Al principio Gabriel no entendió el porqué de la intervención de Helena, hasta que de pronto recordó lo que Rayco le había dicho: que Heidi, en su juventud, había pertenecido a un grupúsculo neonazi, y que la mujer tenía una orden de búsqueda y captura pendiente en Alemania por difusión de ideología nazi.
– Veréis, quizá os lo hayan contado ya, pero se dice que Gustav Winter, el constructor de la casa, era un espía a las órdenes del gobierno nazi. Durante años se creía que esto era una leyenda, pero un historiador local, don Juan Pedro Martín Luzardo, ya ha publicado algo al respecto bastante documentado. En los últimos años, numerosos tour operators alemanes hacen excursiones a la casa o, más bien, a las ruinas de la casa, para explotar el morbo de esa leyenda. Se me ocurre que quizá tu madre vino a Jandía a hacer una acampada y a ver la casa, pero eso no quiere decir que viva allí.
– ¿Y la foto de la tumbona?
– Bien pudo haber traído la tumbona para acampar… No sé.
– ¿Y la foto de la habitación y la ventana?
– La verdad, no lo sé. Verás, la zona está desertizada, y hay algunas antiguas estructuras alrededor de la casa, antiguas residencias de majoreros. Sé que al menos hay una habitable, que fue rehabilitada, aunque dudo mucho que cuente con agua corriente y electricidad. Se nutre de un grupo electrógeno, supongo, y de un aljibe, como la misma casa Winter. Puede que tu madre se instalara en una de esas casas, o la ocupara para acampar, como los turistas que acampaban en el cementerio…
– Pero Cordelia habló de una casa, de un retiro -dijo Helena.
– La verdad es que no hay muchas casas por allí, y si hubiera una turista inglesa alojada en una de ellas, yo lo sabría, o debería saberlo.
– Mi madre es alemana -mintió Gabriel-. Vive con una mujer, su amiga, también alemana.
– Dos señoras alemanas… Tampoco me suena. Hay algunos alemanes que alquilan a veces en Cofete, pero cerca de la casa Winter… creo que no. En fin, quizá lo mejor sea que vayamos a explorar la zona. Tardaremos aproximadamente una media hora en llegar, quizá más. En el camino, si queréis, os puedo ir contando la historia de la casa Winter, es de lo más interesante. Llevad calzado resistente y un jersey. A veces hace frío. Si queréis, podéis subir a por vuestras cosas, yo os espero aquí.

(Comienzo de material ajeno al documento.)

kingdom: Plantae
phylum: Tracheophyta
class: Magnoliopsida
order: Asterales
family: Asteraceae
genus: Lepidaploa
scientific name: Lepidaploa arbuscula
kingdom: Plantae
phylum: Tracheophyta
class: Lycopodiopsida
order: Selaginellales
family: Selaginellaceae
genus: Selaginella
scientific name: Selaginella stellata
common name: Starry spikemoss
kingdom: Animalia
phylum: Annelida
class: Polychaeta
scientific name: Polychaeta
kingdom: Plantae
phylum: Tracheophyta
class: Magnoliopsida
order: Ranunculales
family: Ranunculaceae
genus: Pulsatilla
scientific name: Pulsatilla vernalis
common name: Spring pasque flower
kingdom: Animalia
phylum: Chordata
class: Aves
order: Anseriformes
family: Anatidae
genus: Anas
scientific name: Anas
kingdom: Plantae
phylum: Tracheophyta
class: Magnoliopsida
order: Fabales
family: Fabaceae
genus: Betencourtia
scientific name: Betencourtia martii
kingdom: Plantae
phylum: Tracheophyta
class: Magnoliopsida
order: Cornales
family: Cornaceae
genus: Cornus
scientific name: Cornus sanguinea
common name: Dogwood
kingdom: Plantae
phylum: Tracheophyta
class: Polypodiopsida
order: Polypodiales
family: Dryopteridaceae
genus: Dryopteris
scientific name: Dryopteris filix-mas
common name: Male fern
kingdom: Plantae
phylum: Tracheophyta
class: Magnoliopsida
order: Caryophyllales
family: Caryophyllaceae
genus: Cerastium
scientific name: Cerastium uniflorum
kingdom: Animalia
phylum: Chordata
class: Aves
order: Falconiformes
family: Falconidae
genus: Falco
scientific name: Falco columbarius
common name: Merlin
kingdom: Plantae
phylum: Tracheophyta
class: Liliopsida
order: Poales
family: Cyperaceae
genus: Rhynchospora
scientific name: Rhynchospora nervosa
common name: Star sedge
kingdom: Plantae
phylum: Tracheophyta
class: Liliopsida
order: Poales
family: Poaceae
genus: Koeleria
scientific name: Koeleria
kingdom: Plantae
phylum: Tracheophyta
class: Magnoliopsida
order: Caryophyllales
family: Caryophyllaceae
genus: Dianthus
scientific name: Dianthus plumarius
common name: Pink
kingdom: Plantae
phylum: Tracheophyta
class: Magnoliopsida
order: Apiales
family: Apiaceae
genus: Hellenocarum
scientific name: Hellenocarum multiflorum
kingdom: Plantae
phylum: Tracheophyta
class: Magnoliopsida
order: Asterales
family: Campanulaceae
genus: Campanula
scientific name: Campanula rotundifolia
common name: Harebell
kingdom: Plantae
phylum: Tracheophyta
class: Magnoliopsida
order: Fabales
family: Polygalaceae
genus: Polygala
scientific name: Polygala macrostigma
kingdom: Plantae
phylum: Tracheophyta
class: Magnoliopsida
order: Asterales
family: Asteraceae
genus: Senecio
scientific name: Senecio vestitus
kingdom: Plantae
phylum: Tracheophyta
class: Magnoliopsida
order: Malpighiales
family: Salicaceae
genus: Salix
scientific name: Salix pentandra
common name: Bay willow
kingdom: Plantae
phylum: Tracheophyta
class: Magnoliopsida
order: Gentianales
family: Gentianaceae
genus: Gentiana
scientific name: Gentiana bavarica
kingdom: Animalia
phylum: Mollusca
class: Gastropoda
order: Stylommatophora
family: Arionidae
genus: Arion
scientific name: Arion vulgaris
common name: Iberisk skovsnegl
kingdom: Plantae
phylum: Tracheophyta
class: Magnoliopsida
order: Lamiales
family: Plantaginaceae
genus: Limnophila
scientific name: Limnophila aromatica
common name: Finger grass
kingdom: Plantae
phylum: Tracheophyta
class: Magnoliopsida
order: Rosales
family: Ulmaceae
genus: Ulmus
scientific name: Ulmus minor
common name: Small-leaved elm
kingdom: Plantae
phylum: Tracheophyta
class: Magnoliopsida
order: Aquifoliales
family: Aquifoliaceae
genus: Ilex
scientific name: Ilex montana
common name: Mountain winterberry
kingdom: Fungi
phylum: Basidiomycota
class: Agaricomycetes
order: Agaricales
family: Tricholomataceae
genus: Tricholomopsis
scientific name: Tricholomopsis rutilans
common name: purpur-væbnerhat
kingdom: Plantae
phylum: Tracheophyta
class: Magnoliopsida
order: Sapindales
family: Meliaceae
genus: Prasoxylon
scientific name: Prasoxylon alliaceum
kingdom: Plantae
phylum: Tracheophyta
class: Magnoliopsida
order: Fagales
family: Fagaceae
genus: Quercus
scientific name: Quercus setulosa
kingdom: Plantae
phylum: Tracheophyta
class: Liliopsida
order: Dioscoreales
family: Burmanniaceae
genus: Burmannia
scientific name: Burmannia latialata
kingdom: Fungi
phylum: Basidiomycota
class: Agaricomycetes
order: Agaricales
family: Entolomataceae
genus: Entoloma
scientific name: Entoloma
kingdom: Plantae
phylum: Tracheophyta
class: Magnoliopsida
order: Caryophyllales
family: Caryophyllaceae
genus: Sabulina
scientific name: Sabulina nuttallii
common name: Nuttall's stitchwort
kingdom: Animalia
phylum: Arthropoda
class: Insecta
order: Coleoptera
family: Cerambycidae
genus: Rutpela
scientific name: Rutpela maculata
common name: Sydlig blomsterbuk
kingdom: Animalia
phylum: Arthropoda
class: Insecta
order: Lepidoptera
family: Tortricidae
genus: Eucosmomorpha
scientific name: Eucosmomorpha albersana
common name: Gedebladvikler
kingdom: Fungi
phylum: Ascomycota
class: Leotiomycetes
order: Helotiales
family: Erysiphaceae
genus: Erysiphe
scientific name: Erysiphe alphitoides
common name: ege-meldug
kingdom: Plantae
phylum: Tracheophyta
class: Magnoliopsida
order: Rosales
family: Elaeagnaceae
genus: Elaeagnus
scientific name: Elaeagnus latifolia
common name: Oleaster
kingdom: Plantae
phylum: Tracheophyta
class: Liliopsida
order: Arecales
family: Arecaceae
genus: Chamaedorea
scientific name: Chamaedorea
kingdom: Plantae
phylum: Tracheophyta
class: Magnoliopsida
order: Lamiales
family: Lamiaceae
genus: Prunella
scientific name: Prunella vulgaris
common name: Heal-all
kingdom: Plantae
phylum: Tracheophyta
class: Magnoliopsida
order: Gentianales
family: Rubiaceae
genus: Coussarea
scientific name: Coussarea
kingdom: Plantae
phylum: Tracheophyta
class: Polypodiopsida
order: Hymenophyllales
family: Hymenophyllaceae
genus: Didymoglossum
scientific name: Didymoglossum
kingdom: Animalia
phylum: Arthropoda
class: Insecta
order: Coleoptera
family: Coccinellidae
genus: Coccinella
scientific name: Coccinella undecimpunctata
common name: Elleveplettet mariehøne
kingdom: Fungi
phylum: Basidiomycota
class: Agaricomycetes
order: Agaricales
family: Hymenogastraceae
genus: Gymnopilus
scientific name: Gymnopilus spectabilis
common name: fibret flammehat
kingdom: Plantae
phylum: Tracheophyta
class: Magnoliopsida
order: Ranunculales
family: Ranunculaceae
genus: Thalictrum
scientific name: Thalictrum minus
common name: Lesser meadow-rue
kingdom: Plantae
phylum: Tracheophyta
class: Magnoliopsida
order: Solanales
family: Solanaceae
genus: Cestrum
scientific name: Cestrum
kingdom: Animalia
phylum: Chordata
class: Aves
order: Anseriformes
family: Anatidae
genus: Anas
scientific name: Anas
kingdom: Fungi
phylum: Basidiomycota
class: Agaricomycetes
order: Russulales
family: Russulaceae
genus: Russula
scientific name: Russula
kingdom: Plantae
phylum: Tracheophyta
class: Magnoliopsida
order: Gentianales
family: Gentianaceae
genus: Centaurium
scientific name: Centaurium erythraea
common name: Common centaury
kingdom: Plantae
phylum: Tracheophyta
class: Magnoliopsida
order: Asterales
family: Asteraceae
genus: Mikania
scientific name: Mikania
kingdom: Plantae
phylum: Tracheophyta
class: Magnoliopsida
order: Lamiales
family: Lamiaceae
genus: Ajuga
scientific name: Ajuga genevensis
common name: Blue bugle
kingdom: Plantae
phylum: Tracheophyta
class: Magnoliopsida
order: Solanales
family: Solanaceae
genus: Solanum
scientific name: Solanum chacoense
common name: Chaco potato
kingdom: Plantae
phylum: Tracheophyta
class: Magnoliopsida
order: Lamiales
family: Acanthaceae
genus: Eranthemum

Como si el deseo que sentía se fuese extendiendo por el interior del coche en oleadas, en círculos concéntricos, en el viaje a través de la isla Gabriel sintió plena conciencia de su cuerpo y de todas las sensaciones que le acercaban a Helena -los latidos acelerados del corazón, la sangre efervescente circulando por sus venas, la expansión y contracción de los pulmones que aspiraban su perfume- como quien es consciente del zumbido de los motores y la tensión de un barco en alta mar. El pasajero no tiene que preocuparse del funcionamiento del barco, de eso se encarga la tripulación. Pero Gabriel, más que pasajero, se sentía un capitán indolente o perezoso, acostado en el camarote cuando debería haber estado en la sala de mandos decidiendo qué rumbo tomar: hacia Patricia o contra Patricia. El presente, dentro de aquel vehículo, era un pequeño limbo de satisfacción en el que no había un pasado con Cordelia, sin Cordelia, con Ada, sin Ada, con Patricia, y un futuro con Patricia o sin Patricia.
Su guía, en el camino, les fue contando la extraña historia de la casa Winter.
Mecido por el motor, con la curiosa sensación de que el tiempo no tenía bisagras, Gabriel escuchó el relato como en un sueño.